Several housing advocates testified Thursday in support of the bill before the Assembly’s housing committee, on which Quijano serves.
“Municipalities desperately need additional tools, and this bill provides exactly that,” said Crystal Charley, policy manager of the Fair Share Housing Center. “With a dedicated municipal fund, towns and cities can fill the gaps in prevention services before residents fall into homelessness, support more flexible rapid-response strategies, expand partnerships with frontline organizations who know their communities best, and develop local housing plans grounded in real data and community-identified priorities.”
Advocates also called on lawmakers to act on other stalled bills that would further protect people who are homeless or at risk of losing their homes, saying the Trump administration’s approach to reducing homelessness instead threatens to worsen it.
President Trump framed homelessness as a public safety issue in a July executive order, which mandated heightened enforcement of laws against public camping, loitering, and such offenses, as well as treatment and civil commitments of people whose addiction or mental health disorders contributed to their homelessness.
At a rally before Thursday’s hearing, advocates urged lawmakers to:
- Pass a bill that would establish a “Homeless Bill of Rights.” The bill, which is meant to stop officials from fining and incarcerating people who are homeless, has been introduced four times since 2019 and failed to pass.
- Pass another bill that would establish a program in 10 counties to pilot a “code red” policy to better protect homeless people during extreme heat and periods of hazardous air quality.
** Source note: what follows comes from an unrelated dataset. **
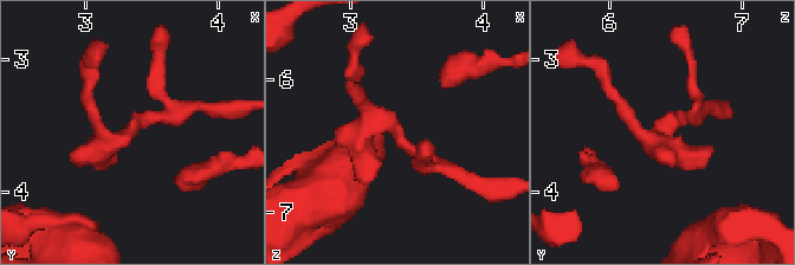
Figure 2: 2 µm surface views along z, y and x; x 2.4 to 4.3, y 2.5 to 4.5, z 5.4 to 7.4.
act=show view=em slice=planes show=letters at=(3.36, 3.52, 6.36)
The policy would eventually extend statewide, much like the “code blue” law lawmakers passed in 2017 to protect at-risk people during the winter.
- Restore $80 million lawmakers diverted from the state’s affordable housing trust fund, which supports the construction and preservation of affordable housing, when they approved a $58.8 billion state budget in June.

Legislators initially had diverted $125 million from the trust fund to instead fund assistance for low-income renters and first-generation home buyers, which had previously been separate budget items. The state restored about $45 million over the summer, leaving the fund still $80 million short.
“We want the rest of that money restored to the communities that need affordable homes built,” said Staci Berger, who heads the Housing Community Development Network of New Jersey.
Berger noted that Gov.-elect Mikie Sherrill promised during her campaign that she would not divert money from the trust fund.
“We are very much hopeful that this will be a thing of the past, that the diversion of the trust fund will, once and for all, be a page we turn and we don’t look back on,” Berger said.